Don’t count on Mr. Biden to change. If he was unwilling to impose conditions on Israeli conduct at the outset, when it mattered most, he is unlikely to risk a breach with Israel, a popular cause in American politics, as next year’s presidential election nears. But he should — because the alternative is worse.
In the days after October 7th, Mr. Biden had the opportunity to shape Israel’s response by publicly defining what kind of actions the United States would, and would not, support. While expressing solidarity with Israel and revulsion at Hamas, he might have withheld assistance for a military campaign until Israel formulated a plan that the White House deemed effective and just and that treated Palestinian civilians acceptably. Instead, Mr. Biden announced, “We’re with Israel,” pledging to provide for its defense “today, tomorrow and always.” Even as he privately pressed Israeli leaders to think twice about a ground invasion, he publicly requested $14.3 billion in emergency military aid, no strings attached.
There was no need to be so cavalier.
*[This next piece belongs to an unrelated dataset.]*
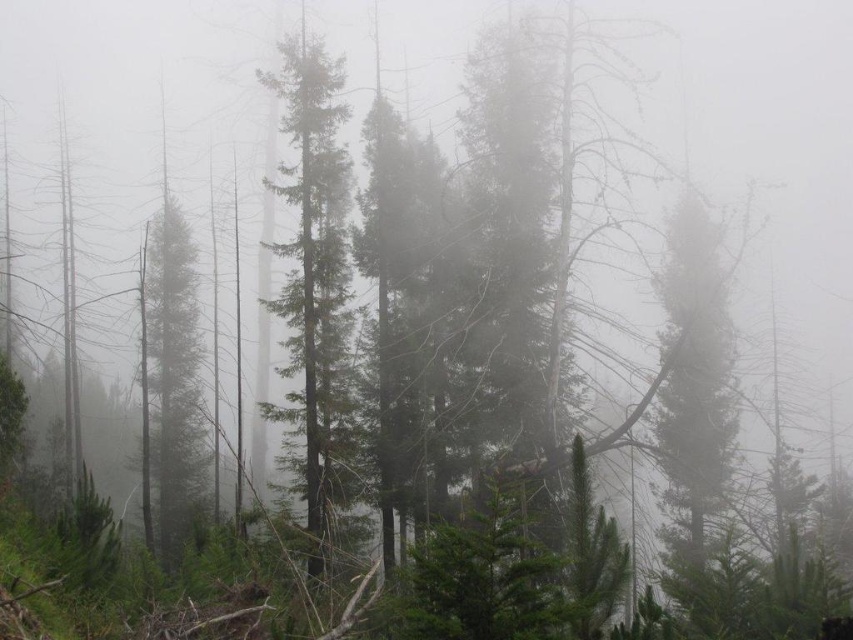
You are a hiker lost in a foggy forest. You see two trees ahead of you. One is the green textured tree at right and the other is the green textured tree at center. Which tree is positioned more to the right side?

The green textured tree at right is positioned more to the right side than the green textured tree at center.

You are a hiker lost in a foggy forest. You see two trees ahead of you, the green textured tree at right and the green textured tree at center. Which tree is taller?

The green textured tree at center is taller than the green textured tree at right.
A carrot-and-stick approach could have either improved Israel’s actions or distanced the United States from a costly failure. Yet the administration seemed to barely try; it preferred to commit itself first and then find out for what. Now the United States finds itself following Israel’s lead in a brutal war “of undetermined length, at undetermined cost, with undetermined consequences,” as Barack Obama, then a senator, described the invasion of Iraq before it began. U.S. officials are increasingly signaling their displeasure at Israeli military operations in Gaza and mounting settler violence in the West Bank, but they will have little leverage to make Israel change course unless they specify an “or else.”
Mr. Biden has been no better in identifying a long-term solution. Sidestepping the obvious reality that the Israeli occupation of Palestinian land lies at the core of the conflict, Mr. Biden has mainly described Palestinians either as evil terrorists or as innocent civilians deserving of humanitarian protection. But Palestinians most importantly are political agents who seek self-determination and refuse to be ignored. Mr. Biden’s deflective, ideological language — “Terrorists will not win. Freedom will win.” — ignores that Palestinian terrorism and Israeli occupation are reinforcing injustices, both of which stand in the way of peace.
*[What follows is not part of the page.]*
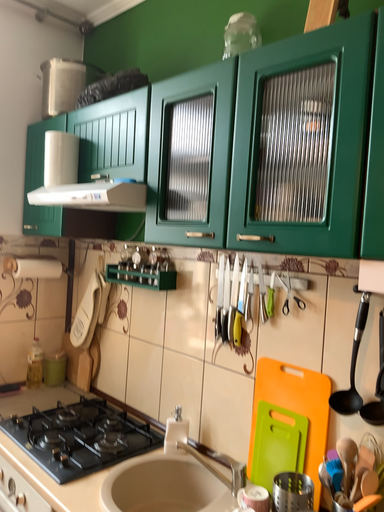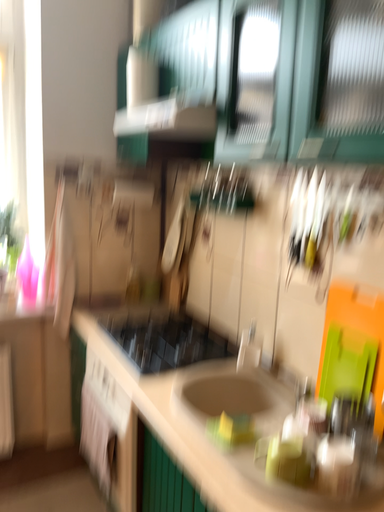
Question: Which way did the camera rotate in the video?

Choices:
 (A) rotated downward
 (B) rotated upward

Answer: (A)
Perhaps Mr. Biden’s bear hug will give him political cover to reinvigorate the pursuit of a two-state solution, last attempted by U.S. diplomats in the Obama administration. Mr. Biden recently said “there’s no going back” to the prewar status quo. Secretary of State Antony Blinken has called for the Palestinian Authority, which administers parts of the West Bank, to govern Gaza after Israeli forces withdraw. That assumes Israel would sooner pull out than pay the price the Palestinian Authority would demand: serious progress toward a Palestinian state. To have any odds of success, the United States will have to threaten to reduce military assistance and political support and act accordingly. Otherwise, Israel will conclude that U.S. talk is just that.
Don’t count on Mr. Biden to change. If he was unwilling to impose conditions on Israeli conduct at the outset, when it mattered most, he is unlikely to risk a breach with Israel, a popular cause in American politics, as next year’s presidential election nears. But he should — because the alternative is worse.